GPU instances

Autoscaling using GPU instances

The CAST AI Autoscaler is able to scale the cluster using GPU-optimized instances. This guide describes the steps needed to configure the cluster in order to ensure that GPU nodes are able to join the cluster.

Supported providers

ProviderGPUs supported
AWS EKSNVIDIA
GCP GKENVIDIA
Azure AKScoming soon.

How does it work?

Once activated, CAST AI's Autoscaler detects workloads requiring GPU resources and starts provisioning them.

To enable the provisioning of GPU nodes, you need a few things:

  • Choose a GPU instance type or attach a GPU to the instance type;
  • Install GPU drivers;
  • Expose GPU to Kubernetes as a consumable resource.

CAST AI ensures that the correct GPU instance type is selected - all you have to do is define GPU resources and add GPU or a node template toleration. You can also target specific GPU characteristics using node selectors or affinities to the GPU labels.

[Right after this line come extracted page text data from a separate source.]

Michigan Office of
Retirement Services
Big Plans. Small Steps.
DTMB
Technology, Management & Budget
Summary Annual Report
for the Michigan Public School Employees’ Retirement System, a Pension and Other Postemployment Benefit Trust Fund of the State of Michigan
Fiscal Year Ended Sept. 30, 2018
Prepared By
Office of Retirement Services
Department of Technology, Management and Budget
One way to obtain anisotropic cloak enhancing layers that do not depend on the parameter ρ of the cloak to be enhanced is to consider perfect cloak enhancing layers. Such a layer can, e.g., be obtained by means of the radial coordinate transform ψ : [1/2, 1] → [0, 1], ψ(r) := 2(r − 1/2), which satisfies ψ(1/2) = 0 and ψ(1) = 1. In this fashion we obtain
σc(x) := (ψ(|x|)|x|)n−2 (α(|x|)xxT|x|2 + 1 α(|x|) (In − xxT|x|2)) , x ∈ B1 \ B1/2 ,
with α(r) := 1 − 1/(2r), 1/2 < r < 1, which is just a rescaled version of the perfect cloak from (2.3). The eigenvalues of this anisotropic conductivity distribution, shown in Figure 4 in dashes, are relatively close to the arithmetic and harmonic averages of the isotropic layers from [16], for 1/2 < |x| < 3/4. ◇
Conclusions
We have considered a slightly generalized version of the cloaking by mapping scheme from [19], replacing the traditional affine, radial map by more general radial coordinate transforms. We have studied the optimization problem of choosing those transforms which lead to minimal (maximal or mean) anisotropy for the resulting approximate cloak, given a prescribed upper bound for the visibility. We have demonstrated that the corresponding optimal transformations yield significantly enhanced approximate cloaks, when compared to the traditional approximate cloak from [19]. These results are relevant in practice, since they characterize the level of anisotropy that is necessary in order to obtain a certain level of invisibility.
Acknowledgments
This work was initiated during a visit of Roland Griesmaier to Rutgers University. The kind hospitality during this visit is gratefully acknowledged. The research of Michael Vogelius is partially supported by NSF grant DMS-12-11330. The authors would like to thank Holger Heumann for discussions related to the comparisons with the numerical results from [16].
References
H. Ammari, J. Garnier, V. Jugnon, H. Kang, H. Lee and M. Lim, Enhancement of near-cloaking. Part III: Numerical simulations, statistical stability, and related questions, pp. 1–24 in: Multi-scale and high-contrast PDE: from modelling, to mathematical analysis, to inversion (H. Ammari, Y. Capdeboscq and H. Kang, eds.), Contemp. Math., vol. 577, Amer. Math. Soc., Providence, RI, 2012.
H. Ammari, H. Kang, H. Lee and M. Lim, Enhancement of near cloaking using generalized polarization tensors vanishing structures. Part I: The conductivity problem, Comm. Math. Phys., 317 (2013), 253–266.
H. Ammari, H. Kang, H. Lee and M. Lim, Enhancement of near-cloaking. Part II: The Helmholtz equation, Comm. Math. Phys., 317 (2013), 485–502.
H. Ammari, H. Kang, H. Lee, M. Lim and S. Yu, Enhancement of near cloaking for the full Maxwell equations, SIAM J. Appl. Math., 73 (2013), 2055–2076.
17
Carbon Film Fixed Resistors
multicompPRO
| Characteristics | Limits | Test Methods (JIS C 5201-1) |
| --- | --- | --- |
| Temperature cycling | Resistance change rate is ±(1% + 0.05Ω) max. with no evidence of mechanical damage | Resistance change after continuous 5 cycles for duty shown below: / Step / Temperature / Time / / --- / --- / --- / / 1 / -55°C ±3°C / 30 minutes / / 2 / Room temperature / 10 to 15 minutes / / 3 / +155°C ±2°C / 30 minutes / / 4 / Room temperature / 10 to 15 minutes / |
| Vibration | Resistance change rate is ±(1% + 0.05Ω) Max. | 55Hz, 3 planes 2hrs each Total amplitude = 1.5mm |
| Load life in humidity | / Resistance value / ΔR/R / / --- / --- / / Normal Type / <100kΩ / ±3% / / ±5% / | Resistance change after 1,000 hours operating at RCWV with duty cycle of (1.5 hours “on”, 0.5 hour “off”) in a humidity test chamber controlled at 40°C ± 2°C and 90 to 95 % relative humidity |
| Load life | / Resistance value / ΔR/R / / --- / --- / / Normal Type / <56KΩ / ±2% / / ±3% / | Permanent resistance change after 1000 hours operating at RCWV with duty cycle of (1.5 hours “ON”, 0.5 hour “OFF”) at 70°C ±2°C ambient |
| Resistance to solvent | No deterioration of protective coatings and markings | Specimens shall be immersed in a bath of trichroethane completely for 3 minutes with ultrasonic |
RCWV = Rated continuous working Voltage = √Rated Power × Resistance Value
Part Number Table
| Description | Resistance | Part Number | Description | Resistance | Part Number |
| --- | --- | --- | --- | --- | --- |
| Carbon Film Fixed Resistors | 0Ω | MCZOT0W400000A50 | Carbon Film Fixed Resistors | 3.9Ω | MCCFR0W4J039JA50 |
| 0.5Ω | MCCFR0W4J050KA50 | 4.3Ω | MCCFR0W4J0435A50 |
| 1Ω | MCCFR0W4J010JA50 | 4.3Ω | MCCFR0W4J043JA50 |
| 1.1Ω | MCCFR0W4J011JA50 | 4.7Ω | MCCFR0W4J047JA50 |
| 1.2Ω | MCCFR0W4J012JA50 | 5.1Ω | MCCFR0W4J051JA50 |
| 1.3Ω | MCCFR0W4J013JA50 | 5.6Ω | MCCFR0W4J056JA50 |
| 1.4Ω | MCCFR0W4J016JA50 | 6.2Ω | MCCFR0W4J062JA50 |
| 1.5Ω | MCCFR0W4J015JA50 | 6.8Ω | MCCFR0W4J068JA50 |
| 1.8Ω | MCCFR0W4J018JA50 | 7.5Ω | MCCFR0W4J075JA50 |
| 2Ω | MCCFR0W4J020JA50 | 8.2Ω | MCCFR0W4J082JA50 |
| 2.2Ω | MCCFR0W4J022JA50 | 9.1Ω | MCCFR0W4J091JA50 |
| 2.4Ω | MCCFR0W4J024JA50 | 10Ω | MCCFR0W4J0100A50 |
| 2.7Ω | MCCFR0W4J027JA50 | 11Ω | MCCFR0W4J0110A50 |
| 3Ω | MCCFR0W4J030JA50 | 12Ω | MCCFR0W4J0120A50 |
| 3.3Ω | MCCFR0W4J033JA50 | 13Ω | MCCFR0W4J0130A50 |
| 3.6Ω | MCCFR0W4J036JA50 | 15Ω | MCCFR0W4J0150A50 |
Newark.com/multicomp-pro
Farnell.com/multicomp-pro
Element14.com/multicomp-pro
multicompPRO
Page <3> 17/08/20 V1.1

LabelValue ExampleDescription
nvidia.com/gputrueNode has NVIDIA GPU attached
nvidia.com/gpu.namenvidia-tesla-t4Attached GPU type
nvidia.com/gpu.count1Attached GPU count
nvidia.com/gpu.memory15258Avaialble single GPU memory in Mib

πŸ“˜

Tainting of GPU nodes

A GPU Node added using the "default-by-castai" Node template will have the taint nvidia.com/gpu=true:NoSchedule applied to it. On the contrary, a GPU node added using a custom Node template will not be tainted unless specified in the template definition.

Workload configuration examples

spec:
  tolerations:
    - key: "nvidia.com/gpu"
      operator: Exists
  containers:
    - image: my-image
      name: gpu-test
      resources:
        requests:
          cpu: 1
          memory: 1Gi
          nvidia.com/gpu: 1
        limits:
          cpu: 1
          memory: 1Gi
          nvidia.com/gpu: 1
spec:
  nodeSelector:
    scheduling.cast.ai/node-template: "gpu-node-template"
  tolerations:
    - key: "gpu-node-template"
      value: "template-affinity"
      operator: "Equal"
      effect: "NoSchedule"
  containers:
    - image: my-image
      name: gpu-test
      resources:
        requests:
          cpu: 1
          memory: 1Gi
          nvidia.com/gpu: 1
        limits:
          cpu: 1
          memory: 1Gi
          nvidia.com/gpu: 1
spec:
  nodeSelector:
    nvidia.com/gpu.name: "nvidia-tesla-t4"
  tolerations:
    - key: "nvidia.com/gpu"
      operator: Exists
  containers:
    - image: my-image
      name: gpu-test
      resources:
        requests:
          cpu: 1
          memory: 1Gi
          nvidia.com/gpu: 1
        limits:
          cpu: 1
          memory: 1Gi
          nvidia.com/gpu: 1
spec:
  nodeSelector:
    scheduling.cast.ai/node-template: "gpu-node-template"
    nvidia.com/gpu.name: "nvidia-tesla-p4"
  tolerations:
    - key: "scheduling.cast.ai/node-template"
      value: "gpu-node-template"
      operator: "Equal"
      effect: "NoSchedule"
  containers:
    - image: my-image
      name: gpu-test
      resources:
        requests:
          cpu: 1
          memory: 1Gi
          nvidia.com/gpu: 1
        limits:
          cpu: 1
          memory: 1Gi
          nvidia.com/gpu: 1
spec:
  affinity:
    nodeAffinity:
      requiredDuringSchedulingIgnoredDuringExecution:
        nodeSelectorTerms:
        - matchExpressions:
          - key: nvidia.com/gpu.memory
            operator: Gt
            values:
            - "10000"
  tolerations:
    - key: "nvidia.com/gpu"
      operator: Exists
  containers:
    - image: my-image
      name: gpu-test
      resources:
        requests:
          cpu: 1
          memory: 1Gi
          nvidia.com/gpu: 1
        limits:
          cpu: 1
          memory: 1Gi
          nvidia.com/gpu: 1

GPU drivers

After creating a node of an instance type with a GPU, the node becomes part of the cluster, but GPU resources are not immediately usable. In order to make GPUs accessible to Kubernetes, you need to install GPU drivers on the node.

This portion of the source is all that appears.